The researchers discovered the cells in the retina, a light-sensitive structure at the back of the eye that is vital for vision. The cells were found in donated samples of fetal tissue.
The scientists also identified the same cells in lab-grown models of the human retina — and when they tried transplanting those models into mice with a common eye disorder, it restored the rodents’ vision.
“This research not only deepens our understanding of retinal biology but also holds immense potential for advancing therapeutic interventions in RD [retinal degeneration] diseases,” the researchers wrote in a paper describing the findings, which was published March 26 in the journal Science Translational Medicine.
Related: Scientists restore monkey’s vision with a patch made from human stem cells
The retina detects light and converts it into signals that the brain can then interpret to determine what we’re seeing. Deterioration of the retina is a leading cause of blindness worldwide. It can be triggered by many things, including aging, diabetes and physical injury, and the degeneration can lead to common eye diseases, such as macular degeneration and retinitis pigmentosa.
Current treatments for these conditions focus mainly on reducing the rate at which retinal cells deteriorate, and protecting those that are still healthy. However, there are currently no effective therapies that promote repair of the retina, which would effectively reverse the deterioration.
A potential solution is to replace deteriorated cells with stem cells — cells that can mature to become any type of cell in the body under the right conditions. Yet, until now, scientists haven’t found suitable stem cells in the human retina to achieve this, the authors of the new study wrote.
In the new research, the team analyzed the activity of cells in the fetal retinal samples in the lab. The scientists discovered two types of retinal stem cells with promising regenerative properties: human neural retinal stem-like cells (hNRSCs) and retinal pigment epithelium (RPE) stem-like cells.
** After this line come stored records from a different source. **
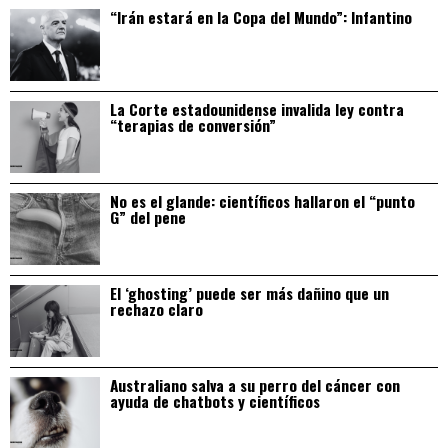
“Irán estará en la Copa del Mundo”: Infantino
La Corte estadounidense invalida ley contra
“terapias de conversión”
No es el glande: científicos hallaron el “punto
G” del pene
El ‘ghosting’ puede ser más dañino que un
rechazo claro
Australiano salva a su perro del cáncer con
ayuda de chatbots y científicos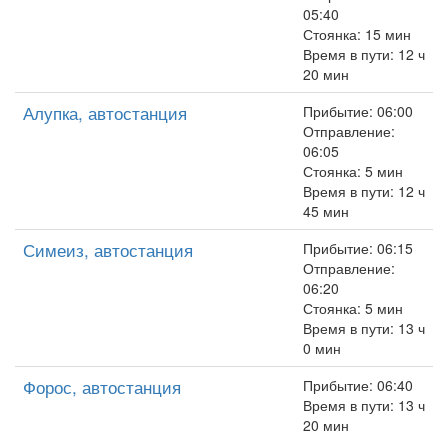
05:40
Стоянка: 15 мин
Время в пути: 12 ч
20 мин
Алупка, автостанция
Прибытие: 06:00
Отправление:
06:05
Стоянка: 5 мин
Время в пути: 12 ч
45 мин
Симеиз, автостанция
Прибытие: 06:15
Отправление:
06:20
Стоянка: 5 мин
Время в пути: 13 ч
0 мин
Форос, автостанция
Прибытие: 06:40
Время в пути: 13 ч
20 мин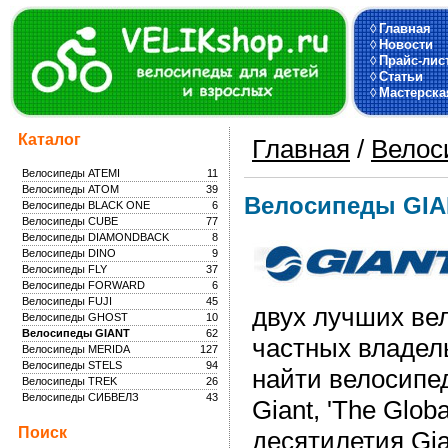
◊
Главная
◊
Новости
◊
Прайс-лис
◊
Статьи
◊
Мастерска
Каталог
Главная
/
Велос
Велосипеды ATEMI
11
Велосипеды ATOM
39
Велосипеды GI
Велосипеды BLACK ONE
6
Велосипеды CUBE
77
Велосипеды DIAMONDBACK
8
Велосипеды DINO
9
Велосипеды FLY
37
Велосипеды FORWARD
6
Велосипеды FUJI
45
двух лучших ве
Велосипеды GHOST
10
Велосипеды GIANT
62
частных владел
Велосипеды MERIDA
127
Велосипеды STELS
94
найти велосипе
Велосипеды TREK
26
Велосипеды СИБВЕЛЗ
43
Giant, 'The Glob
Поиск
десятилетия Gi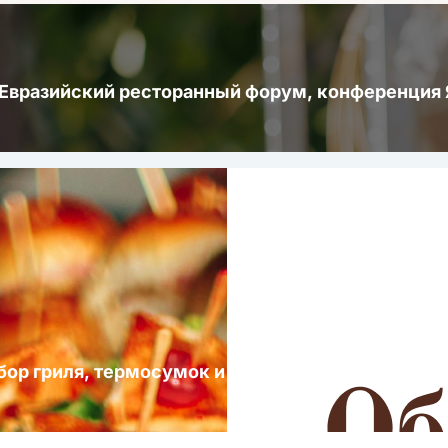
 Евразийский ресторанный форум, конференци
ыбор гриля, термосумок и посуды для выездных 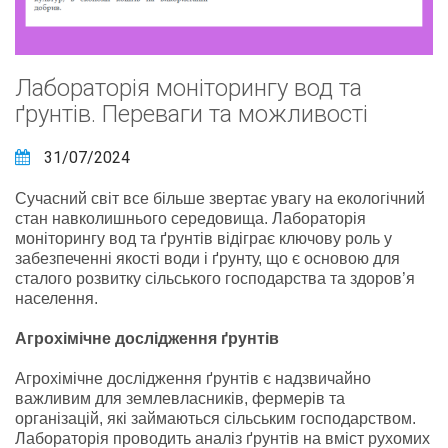
Лабораторія моніторингу вод та
ґрунтів. Переваги та можливості
31/07/2024
Сучасний світ все більше звертає увагу на екологічний
стан навколишнього середовища. Лабораторія
моніторингу вод та ґрунтів відіграє ключову роль у
забезпеченні якості води і ґрунту, що є основою для
сталого розвитку сільського господарства та здоров’я
населення.
Агрохімічне дослідження ґрунтів
Агрохімічне дослідження ґрунтів є надзвичайно
важливим для землевласників, фермерів та
організацій, які займаються сільським господарством.
Лабораторія проводить аналіз ґрунтів на вміст рухомих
The researchers found that both types of cells, which were located in the outer edge of the retina, could clone themselves. However, only hNRSCs could turn into other types of retinal cells under the right conditions.
In a separate experiment, the researchers grew miniature replicas of the human retina in petri dishes. These 3D tissue models, known as organoids, better mimic the unique complexities of human organs than traditional animal models do.
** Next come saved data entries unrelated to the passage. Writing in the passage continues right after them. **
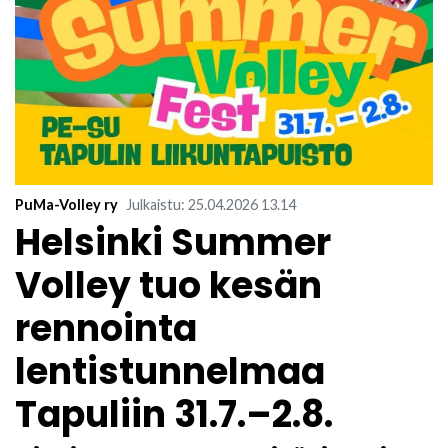
PuMa-Volley ry
Julkaistu
:
25.04.2026
13.14
​Helsinki Summer
Volley tuo kesän
rennointa
lentistunnelmaa
Tapuliin 31.7.–2.8.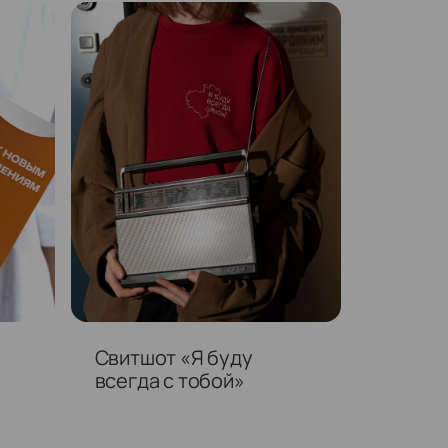
Свитшот «Я буду
всегда с тобой»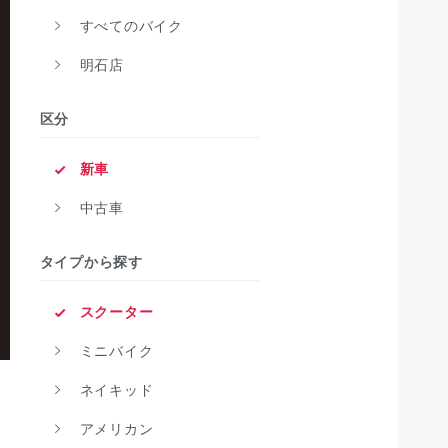
すべてのバイク
明石店
区分
新車
中古車
タイプから探す
スクーター
ミニバイク
ネイキッド
アメリカン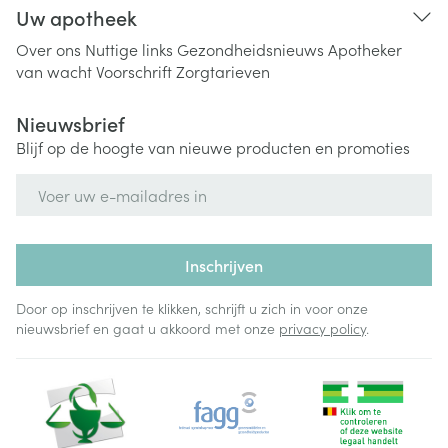
Uw apotheek
Over ons
Nuttige links
Gezondheidsnieuws
Apotheker
van wacht
Voorschrift
Zorgtarieven
Nieuwsbrief
Blijf op de hoogte van nieuwe producten en promoties
E-mail adres
Inschrijven
Door op inschrijven te klikken, schrijft u zich in voor onze
nieuwsbrief en gaat u akkoord met onze
privacy policy
.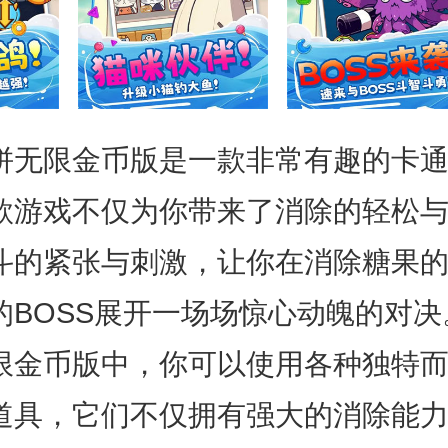
拼无限金币版是一款非常有趣的卡
款游戏不仅为你带来了消除的轻松
斗的紧张与刺激，让你在消除糖果
的BOSS展开一场场惊心动魄的对决
限金币版中，你可以使用各种独特
道具，它们不仅拥有强大的消除能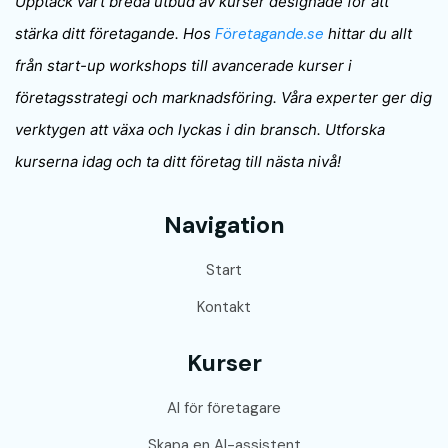
Upptäck vårt breda utbud av kurser designade för att
stärka ditt företagande. Hos
Företagande.se
hittar du allt
från start-up workshops till avancerade kurser i
företagsstrategi och marknadsföring. Våra experter ger dig
verktygen att växa och lyckas i din bransch. Utforska
kurserna idag och ta ditt företag till nästa nivå!
Navigation
Start
Kontakt
Kurser
AI för företagare
Skapa en AI-assistent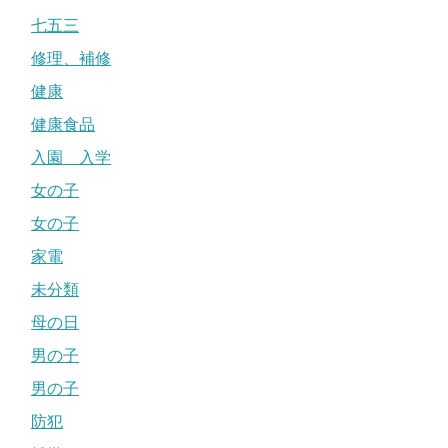
七五三
修理、補修
健康
健康食品
入園 入学
女の子
女の子
家電
未分類
母の日
男の子
男の子
防犯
An analysis of the cells within these organoids revealed that they contained hNRSCs similar to those found in the fetal tissue samples. The team also identified specific molecular chains of events that turned the stem cells into other retinal cells and regulated the repair process.
When transplanted into the retina of mice with a disease similar to retinitis pigmentosa, the stem cells from the organoids turned into the retinal cells needed to detect and process light signals. These new retinal cells ultimately improved the vision of the mice, compared with rodents that didn’t receive any transplanted cells. This effect was seen for the duration of the experiment, up to 24 weeks.
Taken together, these early findings suggest that hNRSCs could be used to develop new treatments for retinal eye disorders in humans. But more research will be needed to confirm the potential of these cells for restoring the vision of human beings.